» What you should do
From the passage on alcohol-exposed children, set down word for word the part that begins with "Children whose mothers quit" and ends with "Iceberg, 8 (1), 1-2.".
━━━ Excerpted passage
Studies of the development of alcohol-exposed children were begun in 1987 and continued until 1994. We were supported by the National Institute on Alcoholism and Alcohol Abuse (NIAAA), by the Georgia Department of Human Resources, and by the March of Dimes. During that time, we examined the developmental outcome for children whose mothers stopped and continued to drink. We also compared alcohol-affected children to those with a diagnosis of attention deficit, hyperactivity disorder (ADHD) since ADHD is frequently diagnosed in those with FAS and partial FAS (pFAS). From these studies we found:

Children whose mothers quit drinking by the second trimester had more positive outcomes than those whose mothers continued even if mothers drank the same amount.

Children with alcohol-related dysmorphic features (FAS/E) were not more likely than control children from the same social class and ethnic group to have ADHD. They were more likely to have academic problems and difficulties with learning.

School aged children prenatally exposed to alcohol have specific learning problems including mathematics and visual/spatial skills.

Bibliography

Brown, R.T., Coles, C.D., Smith, I.E., Platzman, K.A., Silverstein, J., Erickson, S., & Falek, A. (1991). Effects of prenatal alcohol exposure at school age: II. Attention and Behavior. Neurotoxicology and Teratology 13 (4), 369-376.

Coles, C.D. (1998) Going beyond ADHD to understand behavior and learning problems in FAS. Iceberg, 8 (1), 1-2.

Coles, C.D., Brown, R.T., Smith, I.E., Platzman, K.A., Erickson, S., & Falek, A. (1991). Effects of prenatal alcohol exposure at school age: I. Physical and cognitive development. Neurotoxicology and Teratology, 13(4), 357-367.
━━━━━━
━━━ Data to examine
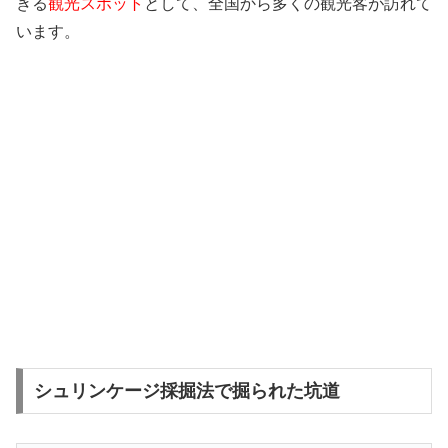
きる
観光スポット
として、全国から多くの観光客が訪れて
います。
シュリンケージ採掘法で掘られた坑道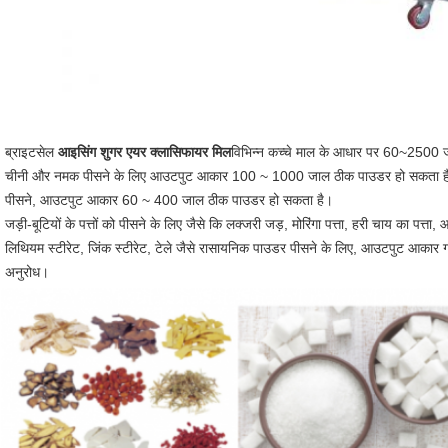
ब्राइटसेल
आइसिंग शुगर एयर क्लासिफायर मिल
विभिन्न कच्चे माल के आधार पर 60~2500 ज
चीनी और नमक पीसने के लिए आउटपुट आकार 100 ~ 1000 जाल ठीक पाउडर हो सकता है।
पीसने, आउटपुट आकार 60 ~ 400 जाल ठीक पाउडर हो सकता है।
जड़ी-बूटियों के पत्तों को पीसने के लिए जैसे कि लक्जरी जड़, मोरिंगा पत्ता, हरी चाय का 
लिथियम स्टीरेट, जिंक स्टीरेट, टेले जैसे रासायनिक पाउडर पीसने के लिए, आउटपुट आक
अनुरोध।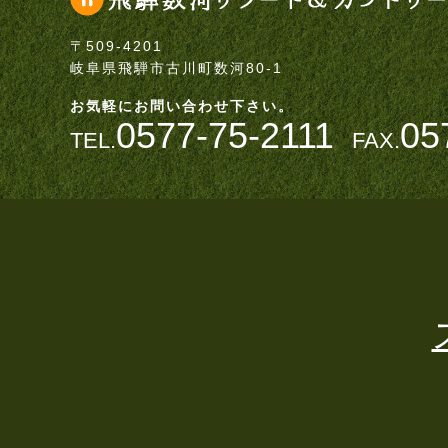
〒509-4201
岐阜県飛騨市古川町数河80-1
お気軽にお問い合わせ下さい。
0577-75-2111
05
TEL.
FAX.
━━━━━━
» Your solution
Children whose mothers quit drinking by the second trimester had more positive outcomes than those whose mothers continued even if mothers drank the same amount.

Children with alcohol-related dysmorphic features (FAS/E) were not more likely than control children from the same social class and ethnic group to have ADHD. They were more likely to have academic problems and difficulties with learning.

School aged children prenatally exposed to alcohol have specific learning problems including mathematics and visual/spatial skills.

Bibliography

Brown, R.T., Coles, C.D., Smith, I.E., Platzman, K.A., Silverstein, J., Erickson, S., & Falek, A. (1991). Effects of prenatal alcohol exposure at school age: II. Attention and Behavior. Neurotoxicology and Teratology 13 (4), 369-376.

Coles, C.D. (1998) Going beyond ADHD to understand behavior and learning problems in FAS. Iceberg, 8 (1), 1-2.